Debate over Iran election thrives in cyberspace

DUBAI (Reuters) - Iranian state media touted a high turnout in Friday’s parliamentary election, but many reformists took to cyberspace to criticise the vote as pointless and unrepresentative.

“If you remember two years ago we were asking ‘where is my vote?’ in the streets,” reads one message between two Iranian bloggers, referring to protests that raged for eight months after a 2009 presidential poll the opposition said was rigged.

“I’ll keep my vote safe at my own home this time and won’t give it to these guys.”

An opposition support says on Facebook: “The last time we voted, we were run over by a car.”

With opposition parties banned and many reformist candidates barred from running or refusing to stand, the election is mostly a contest between rival hardliners who support President Mahmoud Ahmadinejad or Supreme Leader Ayatollah Ali Khamenei.

Mehdi Karoubi and Mirhossein Mousavi, two opposition leaders who lost to Ahmadinejad in the 2009 election, have been under house arrest since February 2011 and their supporters have faced concerted government efforts to silence calls for their release.

In the run-up to Friday’s poll, many pro-reform activists have been intimidated, prompting others to lie low.

Karoubi’s website, , says: “Different pro-reform and opposition groups as well as the elders of the Green Movement and political prisoners have called on people to stay away from this sham election.”

In contrast to Iranian state television, cyberspace reflects a wide range of views on Iran’s political health.

“This is called a representative system,” wrote an Iranian journalist who refuses to vote.
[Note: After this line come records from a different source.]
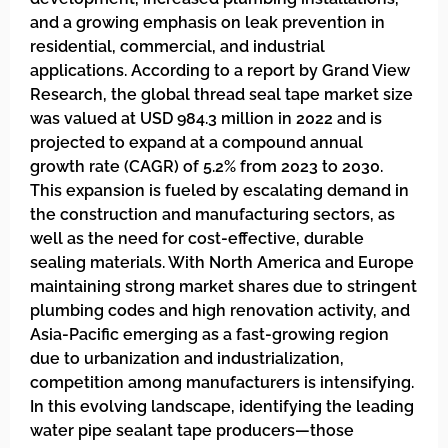
and a growing emphasis on leak prevention in
residential, commercial, and industrial
applications. According to a report by Grand View
Research, the global thread seal tape market size
was valued at USD 984.3 million in 2022 and is
projected to expand at a compound annual
growth rate (CAGR) of 5.2% from 2023 to 2030.
This expansion is fueled by escalating demand in
the construction and manufacturing sectors, as
well as the need for cost-effective, durable
sealing materials. With North America and Europe
maintaining strong market shares due to stringent
plumbing codes and high renovation activity, and
Asia-Pacific emerging as a fast-growing region
due to urbanization and industrialization,
competition among manufacturers is intensifying.
In this evolving landscape, identifying the leading
water pipe sealant tape producers—those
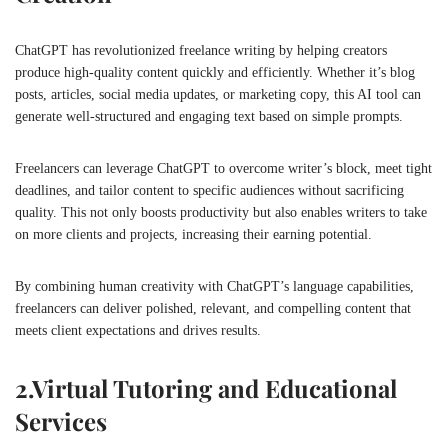
ChatGPT has revolutionized freelance writing by helping creators
produce high-quality content quickly and efficiently. Whether it’s blog
posts, articles, social media updates, or marketing copy, this AI tool can
generate well-structured and engaging text based on simple prompts.
Freelancers can leverage ChatGPT to overcome writer’s block, meet tight
deadlines, and tailor content to specific audiences without sacrificing
quality. This not only boosts productivity but also enables writers to take
on more clients and projects, increasing their earning potential.
By combining human creativity with ChatGPT’s language capabilities,
freelancers can deliver polished, relevant, and compelling content that
meets client expectations and drives results.
2.
Virtual Tutoring and Educational
Services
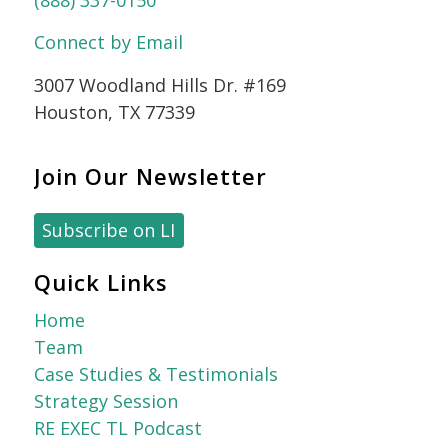
(888) 337-0150
Connect by Email
3007 Woodland Hills Dr. #169
Houston, TX 77339
Join Our Newsletter
Subscribe on LI
Quick Links
Home
Team
Case Studies & Testimonials
Strategy Session
RE EXEC TL Podcast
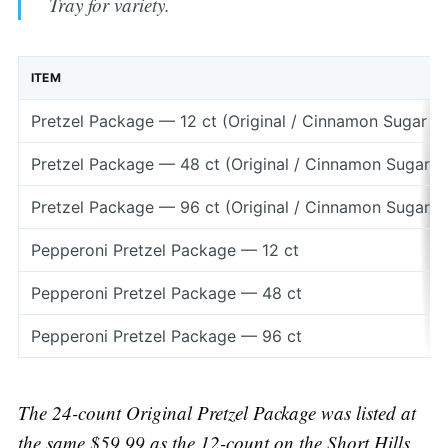
Tray for variety.
ITEM
Pretzel Package — 12 ct (Original / Cinnamon Sugar /
Pretzel Package — 48 ct (Original / Cinnamon Sugar 
Pretzel Package — 96 ct (Original / Cinnamon Sugar 
Pepperoni Pretzel Package — 12 ct
Pepperoni Pretzel Package — 48 ct
Pepperoni Pretzel Package — 96 ct
The 24-count Original Pretzel Package was listed at
the same $59.99 as the 12-count on the Short Hills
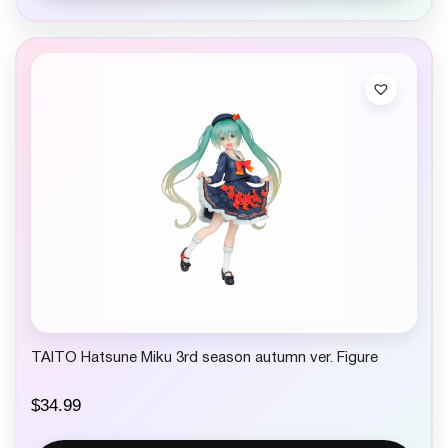
TAITO Hatsune Miku 3rd season autumn ver. Figure
$
34.99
”Voting in a representative system means I have to choose someone to represent me there. When the law says that my ideas are not allowed there, voting is totally meaningless.

“In short this is like saying, ‘Sorry dude, your ideas are not allowed and no one with your ideas can be in parliament, now please choose one of the people on this list’,” the 30-year-old Tehran resident added.


Critics of the tightly-controlled election have pointed to what they say is biased coverage by state media featuring voters saying it is their “duty to vote” to defeat Iran’s enemies.

Officials have repeatedly urged the public to unite in the face of adversity. The state news agency quotes the head of Iran’s Olympic committee, Mohammad Ali Abadi, as saying that every vote is “like an atomic bomb dropped on the enemy”.

State media coverage has highlighted busy polling stations in large cities.

Fearing the security forces, opposition supporters have been unable to mount their own campaign. Instead, they make sporadic online calls urging people not to use their “bloodied” votes and to destroy campaign posters.

Many have posted messages online although social networking sites are blocked in Iran. The debate demonstrates the divide between Iranians hungry for change in the Islamic Republic and those who fear what reform would bring.

“No one is forced to vote,” says Hassan in an online chatroom. “Those who feel they have to vote to keep their jobs are just cowardly and deserve this government.”

An anonymous post says: ”Although there’s not much motivation, in most cities people are driven by trying to get someone from their own clan elected. So they participate despite being dissatisfied by the government and the regime.

Another says Iranians are voting because they aren’t politically mature, contradicted by one that says people are voting because it’s a referendum on an attack from America.

The government only wanted people to vote, not to make informed choices about their representatives in parliament, says a Tehran-based blogger who focuses on social issues.

“It was concerned about its acceptability and its legitimacy among the people. Today we cannot observe a large crowd of people taking part. The government’s efforts had no results.”